(Problem description): Copy the lines of the material below word for word, beginning with the line that contains "text at (743, 383): EXISTING" and continuing through the line that contains "line at (489, 974): present -> none", and give nothing else.

Recorded data:
-*-

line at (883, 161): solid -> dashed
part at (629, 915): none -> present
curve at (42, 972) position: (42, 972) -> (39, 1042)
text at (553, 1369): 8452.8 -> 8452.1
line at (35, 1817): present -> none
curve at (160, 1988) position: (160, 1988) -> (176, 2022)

-*-

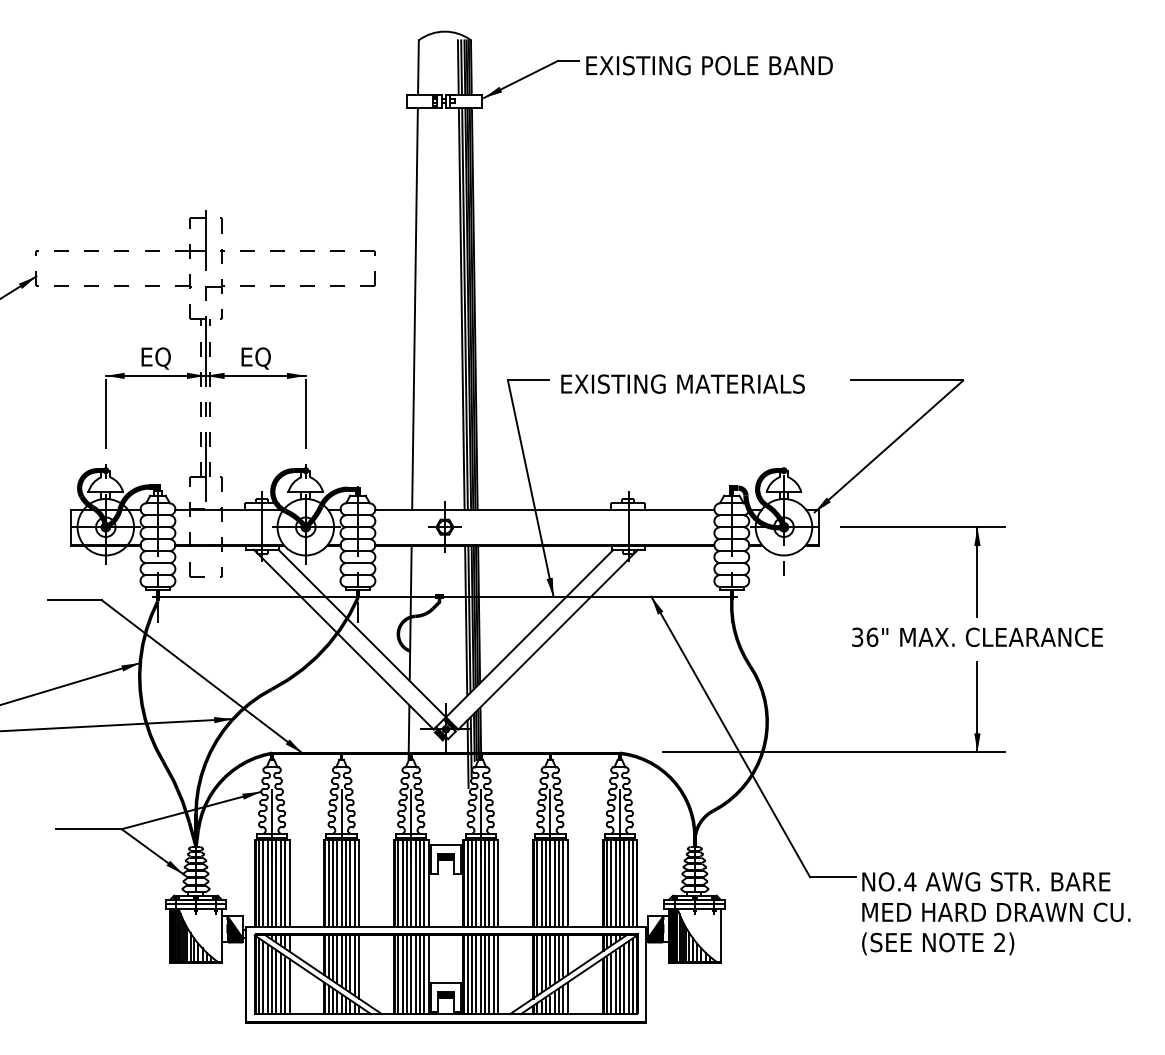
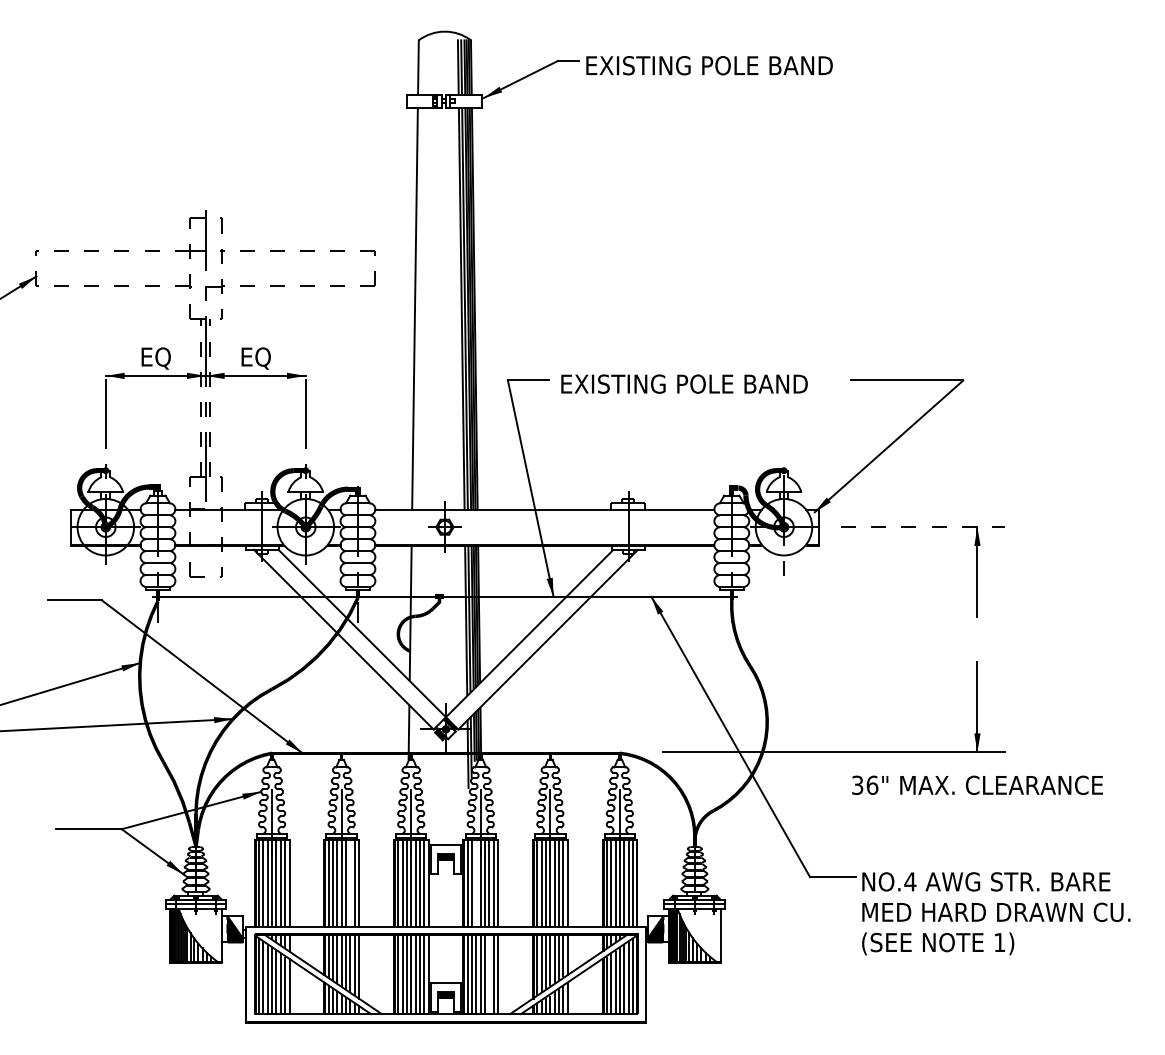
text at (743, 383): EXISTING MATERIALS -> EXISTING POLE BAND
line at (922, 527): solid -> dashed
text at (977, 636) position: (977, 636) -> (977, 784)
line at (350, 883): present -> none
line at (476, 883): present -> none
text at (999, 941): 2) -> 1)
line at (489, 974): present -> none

-*-

(The response):
text at (743, 383): EXISTING MATERIALS -> EXISTING POLE BAND
line at (922, 527): solid -> dashed
text at (977, 636) position: (977, 636) -> (977, 784)
line at (350, 883): present -> none
line at (476, 883): present -> none
text at (999, 941): 2) -> 1)
line at (489, 974): present -> none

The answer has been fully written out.